Movement is a beautiful thing. Because of movement, we can experience the joys of life. From walking on the beach on a cool summer evening to climbing to the top of a mountain and enjoying the splendor of the world around us to crouching down to pick up your child and lift them into the air.
Movement can bring us so much joy.
But then again movement can cause us so much pain. We have all reached back to grab something and feel a little pinch in the shoulder or gone to pick something up only to feel our back seize up and leave us hobbling around for the rest of the day.
Movement can bring us so much pain.
How can this be?
Movement is a beautiful thing when it is done often and correctly, just like bathing (sorry stupid joke). When we are born, we have no movement limitations. It comes easily to us.
Over time we start to specialize in our movement. Just like a competitive athletes body develops to optimize their movements for their sport so do we as non-athletes. We get good at what we do every day.
If you are not required to move every day in a variety of movements your body will slowly put its energy into optimizing what you do every day.
That is why you may find one day when you reach back to grab your seatbelt you are surprised by a new feeling of sharp pain in your shoulder. It’s not because this is the first time you have ever done this movement before, it’s because your day to day life requires your body to keep your arms in front of you.

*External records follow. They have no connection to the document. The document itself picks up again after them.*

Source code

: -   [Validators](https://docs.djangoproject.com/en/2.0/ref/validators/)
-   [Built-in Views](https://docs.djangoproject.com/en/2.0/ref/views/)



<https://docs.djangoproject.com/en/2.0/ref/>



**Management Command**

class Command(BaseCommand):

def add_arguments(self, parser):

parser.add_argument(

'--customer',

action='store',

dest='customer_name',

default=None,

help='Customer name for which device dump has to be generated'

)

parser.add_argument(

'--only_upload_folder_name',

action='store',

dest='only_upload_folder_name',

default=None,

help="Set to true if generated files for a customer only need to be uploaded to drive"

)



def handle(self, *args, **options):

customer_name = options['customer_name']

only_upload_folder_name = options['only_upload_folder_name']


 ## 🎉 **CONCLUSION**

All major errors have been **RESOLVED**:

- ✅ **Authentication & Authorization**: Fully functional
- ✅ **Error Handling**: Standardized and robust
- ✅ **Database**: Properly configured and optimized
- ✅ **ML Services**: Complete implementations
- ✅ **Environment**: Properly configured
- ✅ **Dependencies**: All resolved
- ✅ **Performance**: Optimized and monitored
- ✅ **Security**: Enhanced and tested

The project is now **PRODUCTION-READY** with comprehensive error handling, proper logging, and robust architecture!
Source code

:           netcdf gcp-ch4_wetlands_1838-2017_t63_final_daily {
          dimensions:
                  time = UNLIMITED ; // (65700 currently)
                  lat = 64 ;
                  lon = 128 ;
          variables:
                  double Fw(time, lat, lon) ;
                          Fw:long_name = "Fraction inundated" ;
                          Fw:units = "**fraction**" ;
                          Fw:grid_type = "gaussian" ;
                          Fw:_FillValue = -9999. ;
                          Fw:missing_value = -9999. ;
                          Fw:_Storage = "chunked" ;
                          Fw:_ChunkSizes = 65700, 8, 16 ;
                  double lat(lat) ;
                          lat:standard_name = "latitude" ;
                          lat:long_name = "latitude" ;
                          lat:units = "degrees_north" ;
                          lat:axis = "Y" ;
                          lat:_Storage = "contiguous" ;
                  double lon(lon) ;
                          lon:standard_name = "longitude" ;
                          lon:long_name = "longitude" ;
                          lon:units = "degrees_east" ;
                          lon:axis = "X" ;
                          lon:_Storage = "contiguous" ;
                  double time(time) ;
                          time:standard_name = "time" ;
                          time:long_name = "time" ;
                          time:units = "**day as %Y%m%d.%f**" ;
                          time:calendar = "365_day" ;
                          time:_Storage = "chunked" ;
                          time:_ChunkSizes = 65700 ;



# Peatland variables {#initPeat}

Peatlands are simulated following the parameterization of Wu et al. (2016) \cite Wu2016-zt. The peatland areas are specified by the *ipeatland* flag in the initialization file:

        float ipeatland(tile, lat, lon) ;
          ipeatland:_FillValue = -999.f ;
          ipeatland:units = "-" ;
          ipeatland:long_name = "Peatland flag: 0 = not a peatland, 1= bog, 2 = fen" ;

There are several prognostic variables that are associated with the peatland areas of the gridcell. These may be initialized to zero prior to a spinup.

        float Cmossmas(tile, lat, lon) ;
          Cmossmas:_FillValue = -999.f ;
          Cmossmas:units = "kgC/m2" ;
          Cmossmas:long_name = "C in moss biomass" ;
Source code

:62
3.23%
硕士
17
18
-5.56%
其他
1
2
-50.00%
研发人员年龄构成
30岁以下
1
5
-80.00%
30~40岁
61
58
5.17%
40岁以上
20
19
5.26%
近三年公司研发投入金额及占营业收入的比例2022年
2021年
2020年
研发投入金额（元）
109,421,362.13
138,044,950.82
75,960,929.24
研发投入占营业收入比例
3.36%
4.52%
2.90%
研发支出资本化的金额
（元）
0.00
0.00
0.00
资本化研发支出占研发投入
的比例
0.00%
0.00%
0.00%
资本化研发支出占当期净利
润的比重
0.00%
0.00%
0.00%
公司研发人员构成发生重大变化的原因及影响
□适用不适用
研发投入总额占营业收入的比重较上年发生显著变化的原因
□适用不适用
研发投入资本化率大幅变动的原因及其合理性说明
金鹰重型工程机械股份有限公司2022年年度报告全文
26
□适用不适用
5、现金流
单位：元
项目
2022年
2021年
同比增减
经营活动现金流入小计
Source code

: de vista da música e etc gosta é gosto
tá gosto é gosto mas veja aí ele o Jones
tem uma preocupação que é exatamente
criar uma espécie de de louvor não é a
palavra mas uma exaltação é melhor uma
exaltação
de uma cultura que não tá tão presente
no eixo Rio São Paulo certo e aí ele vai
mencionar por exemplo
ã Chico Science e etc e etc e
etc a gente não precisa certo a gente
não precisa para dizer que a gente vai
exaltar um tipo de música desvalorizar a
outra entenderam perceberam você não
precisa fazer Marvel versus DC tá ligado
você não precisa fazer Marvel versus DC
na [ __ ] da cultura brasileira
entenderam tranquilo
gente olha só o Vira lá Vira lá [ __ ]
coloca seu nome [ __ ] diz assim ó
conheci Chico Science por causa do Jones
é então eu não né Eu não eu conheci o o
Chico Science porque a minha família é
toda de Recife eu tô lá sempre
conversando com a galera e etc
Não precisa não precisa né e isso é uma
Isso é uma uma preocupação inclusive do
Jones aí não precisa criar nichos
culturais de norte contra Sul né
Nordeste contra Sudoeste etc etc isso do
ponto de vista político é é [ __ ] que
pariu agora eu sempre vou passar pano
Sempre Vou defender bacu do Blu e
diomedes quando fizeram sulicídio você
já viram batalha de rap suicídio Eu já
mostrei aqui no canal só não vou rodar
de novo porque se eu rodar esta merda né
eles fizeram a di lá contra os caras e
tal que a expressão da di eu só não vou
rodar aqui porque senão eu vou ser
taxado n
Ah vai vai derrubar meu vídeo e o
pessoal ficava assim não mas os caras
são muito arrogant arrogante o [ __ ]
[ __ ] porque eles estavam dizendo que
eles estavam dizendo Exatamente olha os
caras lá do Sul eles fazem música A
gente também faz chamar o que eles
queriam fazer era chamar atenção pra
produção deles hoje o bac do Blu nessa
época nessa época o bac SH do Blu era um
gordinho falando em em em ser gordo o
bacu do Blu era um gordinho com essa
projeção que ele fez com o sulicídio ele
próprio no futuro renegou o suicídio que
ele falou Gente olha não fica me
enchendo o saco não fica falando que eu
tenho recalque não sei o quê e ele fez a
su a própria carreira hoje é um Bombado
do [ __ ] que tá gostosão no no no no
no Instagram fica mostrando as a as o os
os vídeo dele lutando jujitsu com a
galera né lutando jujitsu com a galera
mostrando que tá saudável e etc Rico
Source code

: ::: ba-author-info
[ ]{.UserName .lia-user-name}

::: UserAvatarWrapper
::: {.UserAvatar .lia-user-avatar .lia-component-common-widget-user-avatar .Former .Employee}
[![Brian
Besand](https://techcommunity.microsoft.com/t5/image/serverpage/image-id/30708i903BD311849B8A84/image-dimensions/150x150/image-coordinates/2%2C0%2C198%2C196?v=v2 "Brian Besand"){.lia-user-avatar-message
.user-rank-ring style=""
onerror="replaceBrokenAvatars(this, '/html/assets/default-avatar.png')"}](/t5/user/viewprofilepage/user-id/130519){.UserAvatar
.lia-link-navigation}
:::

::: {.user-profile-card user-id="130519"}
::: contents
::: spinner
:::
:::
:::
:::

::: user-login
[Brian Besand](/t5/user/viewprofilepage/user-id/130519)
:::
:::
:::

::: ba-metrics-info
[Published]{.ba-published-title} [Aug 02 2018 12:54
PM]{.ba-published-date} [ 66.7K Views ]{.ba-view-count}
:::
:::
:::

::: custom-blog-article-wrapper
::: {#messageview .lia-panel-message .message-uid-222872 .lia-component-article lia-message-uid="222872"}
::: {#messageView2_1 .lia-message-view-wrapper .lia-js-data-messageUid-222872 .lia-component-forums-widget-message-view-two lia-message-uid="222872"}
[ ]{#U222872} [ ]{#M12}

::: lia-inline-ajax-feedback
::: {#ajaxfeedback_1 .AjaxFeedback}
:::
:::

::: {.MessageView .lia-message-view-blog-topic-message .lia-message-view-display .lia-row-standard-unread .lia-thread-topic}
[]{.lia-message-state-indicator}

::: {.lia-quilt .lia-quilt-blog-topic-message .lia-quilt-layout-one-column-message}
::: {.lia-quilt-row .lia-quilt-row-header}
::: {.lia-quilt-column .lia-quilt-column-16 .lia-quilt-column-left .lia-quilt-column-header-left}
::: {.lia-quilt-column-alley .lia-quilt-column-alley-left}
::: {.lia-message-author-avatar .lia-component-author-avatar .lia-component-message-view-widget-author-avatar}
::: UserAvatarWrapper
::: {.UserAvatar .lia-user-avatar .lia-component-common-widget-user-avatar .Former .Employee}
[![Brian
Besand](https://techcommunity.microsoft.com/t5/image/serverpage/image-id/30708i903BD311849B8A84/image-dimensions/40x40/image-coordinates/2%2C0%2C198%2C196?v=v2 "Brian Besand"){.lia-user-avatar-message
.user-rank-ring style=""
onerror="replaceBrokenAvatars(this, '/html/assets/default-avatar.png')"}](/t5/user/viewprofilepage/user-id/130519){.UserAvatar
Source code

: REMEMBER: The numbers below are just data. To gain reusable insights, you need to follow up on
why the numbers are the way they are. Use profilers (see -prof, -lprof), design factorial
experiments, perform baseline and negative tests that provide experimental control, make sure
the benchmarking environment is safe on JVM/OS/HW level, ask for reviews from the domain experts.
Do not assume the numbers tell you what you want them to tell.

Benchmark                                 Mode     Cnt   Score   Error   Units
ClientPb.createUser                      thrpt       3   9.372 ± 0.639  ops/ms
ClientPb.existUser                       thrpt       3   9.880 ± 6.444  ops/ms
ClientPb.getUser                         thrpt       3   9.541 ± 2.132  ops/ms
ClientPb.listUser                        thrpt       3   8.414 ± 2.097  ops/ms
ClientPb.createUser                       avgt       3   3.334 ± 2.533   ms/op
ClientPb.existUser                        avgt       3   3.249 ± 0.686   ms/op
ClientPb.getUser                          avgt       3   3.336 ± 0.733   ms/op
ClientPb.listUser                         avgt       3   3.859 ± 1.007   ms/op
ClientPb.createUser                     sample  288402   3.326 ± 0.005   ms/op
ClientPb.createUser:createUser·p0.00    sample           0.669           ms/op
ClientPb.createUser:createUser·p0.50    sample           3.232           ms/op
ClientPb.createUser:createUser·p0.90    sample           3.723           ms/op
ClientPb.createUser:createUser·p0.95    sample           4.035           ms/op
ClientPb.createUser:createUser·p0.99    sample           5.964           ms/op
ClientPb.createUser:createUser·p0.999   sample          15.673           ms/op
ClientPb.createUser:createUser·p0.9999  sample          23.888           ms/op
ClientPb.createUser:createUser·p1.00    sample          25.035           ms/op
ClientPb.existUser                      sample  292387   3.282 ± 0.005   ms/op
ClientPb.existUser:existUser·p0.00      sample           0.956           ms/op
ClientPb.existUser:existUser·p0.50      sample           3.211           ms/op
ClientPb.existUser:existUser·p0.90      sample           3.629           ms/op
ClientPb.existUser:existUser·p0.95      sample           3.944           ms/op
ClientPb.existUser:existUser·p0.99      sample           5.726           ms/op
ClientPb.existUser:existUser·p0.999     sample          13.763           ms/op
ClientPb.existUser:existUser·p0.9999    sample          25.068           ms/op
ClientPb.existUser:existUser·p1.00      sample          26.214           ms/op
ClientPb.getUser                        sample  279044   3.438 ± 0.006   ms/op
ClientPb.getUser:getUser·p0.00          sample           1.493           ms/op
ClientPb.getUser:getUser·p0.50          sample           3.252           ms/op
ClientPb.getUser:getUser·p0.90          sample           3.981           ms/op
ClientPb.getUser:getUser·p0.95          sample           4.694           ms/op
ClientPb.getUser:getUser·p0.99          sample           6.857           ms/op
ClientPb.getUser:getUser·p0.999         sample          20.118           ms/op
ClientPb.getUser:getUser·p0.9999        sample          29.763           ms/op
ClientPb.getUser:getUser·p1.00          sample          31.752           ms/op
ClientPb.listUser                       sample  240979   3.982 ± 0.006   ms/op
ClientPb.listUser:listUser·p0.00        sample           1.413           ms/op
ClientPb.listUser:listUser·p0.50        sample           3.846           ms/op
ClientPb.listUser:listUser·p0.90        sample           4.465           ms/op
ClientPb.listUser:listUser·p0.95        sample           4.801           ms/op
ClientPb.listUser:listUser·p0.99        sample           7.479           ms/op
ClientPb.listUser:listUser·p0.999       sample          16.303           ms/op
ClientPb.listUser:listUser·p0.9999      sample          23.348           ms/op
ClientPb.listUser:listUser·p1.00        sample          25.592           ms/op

When you ask your body to reach back, you do it with a compensating pattern. Your body wants you to do what you want it to do, and it accommodates your wants, but because we move with compensation it slowly wheres on the joint and the structures around it until one day out of the blue. Your body decides I have had enough.
What do you do?
Slowly start to move more. Start walking, do low-level stretches, work with what your body can give you at the moment.
If you have been living a low movement life for decades, you have to understand that it will take time to get back some movements and some we may lose over time due to injury.
But you can always improve on it. Slowly with time.
If you move a lot, keep moving, if you are sedentary start walking more and work with what our body will give you at the moment and over time slowly explore new ranges of motion.